All of these new content development systems will be delivered via a technology that's already here: video on demand (VOD). Most of us have experience with this through our cable boxes, although it's hard to say how much longer those will be with us.

The Technology Is Already All Around Us

Remember when I told you about watching those "old" dollar movies twenty years ago at the Patterson?

Well, I'm not sure how it happened, but now I somehow have eight different devices in my home with which I can stream content from at least 11 (last time I counted) different content providers! One of these devices is tucked into my pocket as I write. Like me, you may not have noticed it, but the technology is already ubiquitous. It's the content we can't quite see yet.

If streaming content and $150 movies haven't got your head spinning, Spielberg and Lucas took a few moments to speculate on the future of video games, too.

While they both believe that the medium lacks truly empathetic characters, and there's too much mindless violence, the two directors see a day coming when joysticks and controllers are no longer needed to play. We've seen glimmers of that future with Nintendo's motion-sensitive Wii console, and Microsoft Xbox Kinect. The latter reads the position and posture of your entire body, not just what your hand is doing, and puts you in the action.

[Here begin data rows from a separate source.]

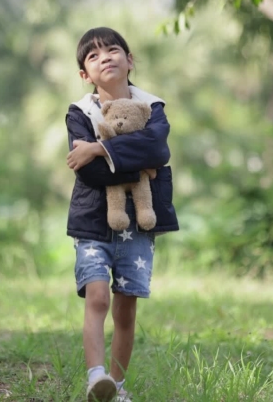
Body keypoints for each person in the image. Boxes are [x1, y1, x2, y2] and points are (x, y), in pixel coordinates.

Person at [65, 27, 179, 402]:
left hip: (140, 226)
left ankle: (117, 385)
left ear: (130, 60)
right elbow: (88, 172)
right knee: (97, 297)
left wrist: (99, 148)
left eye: (113, 50)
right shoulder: (80, 113)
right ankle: (96, 376)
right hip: (94, 221)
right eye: (93, 57)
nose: (106, 58)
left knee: (125, 309)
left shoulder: (152, 107)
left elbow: (157, 147)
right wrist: (140, 169)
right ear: (85, 74)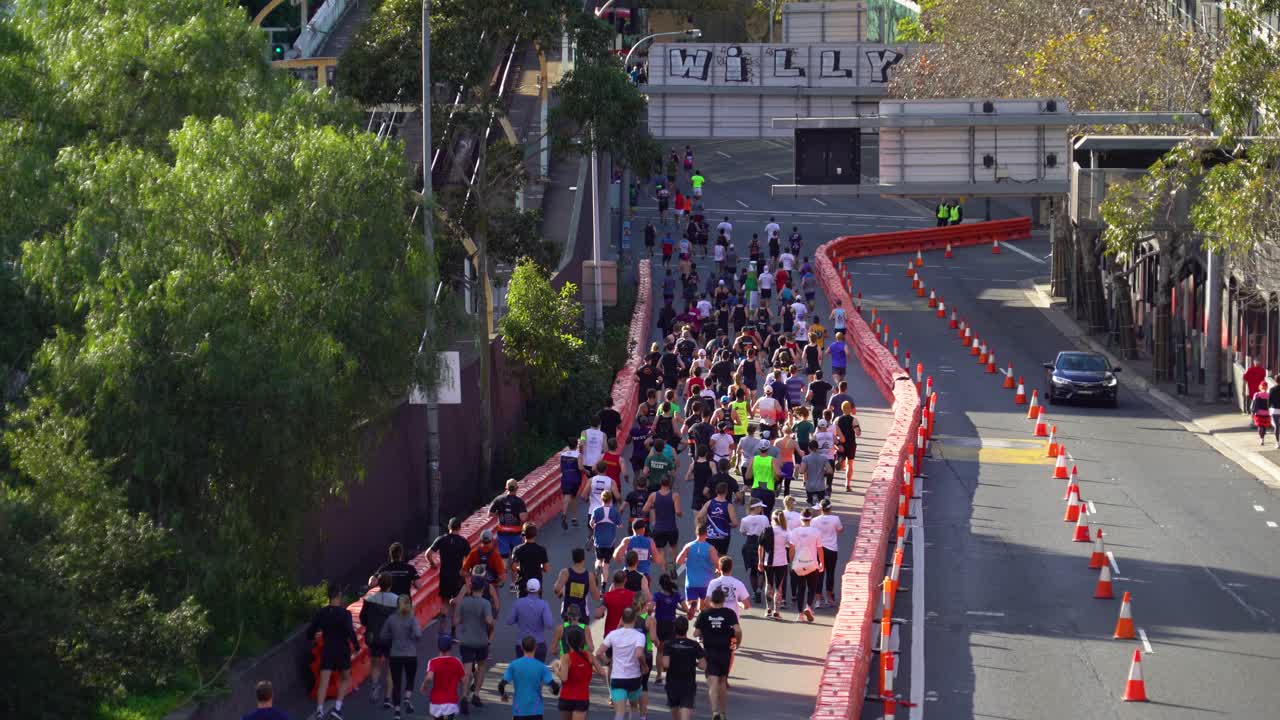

The Only Limit Is Imagination

"I believe [we] need to get rid of the proscenium. We're never going to be totally immersive as long as we're looking at a square, whether it's a movie screen or whether it's a computer screen." said Spielberg.

Beyond even that, George Lucas predicts a time, soon, when brain implants or interfaces will allow the user to create entire worlds based on what they'd like to see. These interfaces are already being used to control artificial limbs, but haven't been applied to pure entertainment yet. This technology will resemble magic, and the ability to control one's own dreams.

But, according to George Lucas, this is only a new spin on an ancient human pastime.

"You still have to tell stories. Some people will want to be in a game, and some people will want to have a story told to them. Those are two different things. But the content always stays the same. The content hasn't changed in 10,000 years."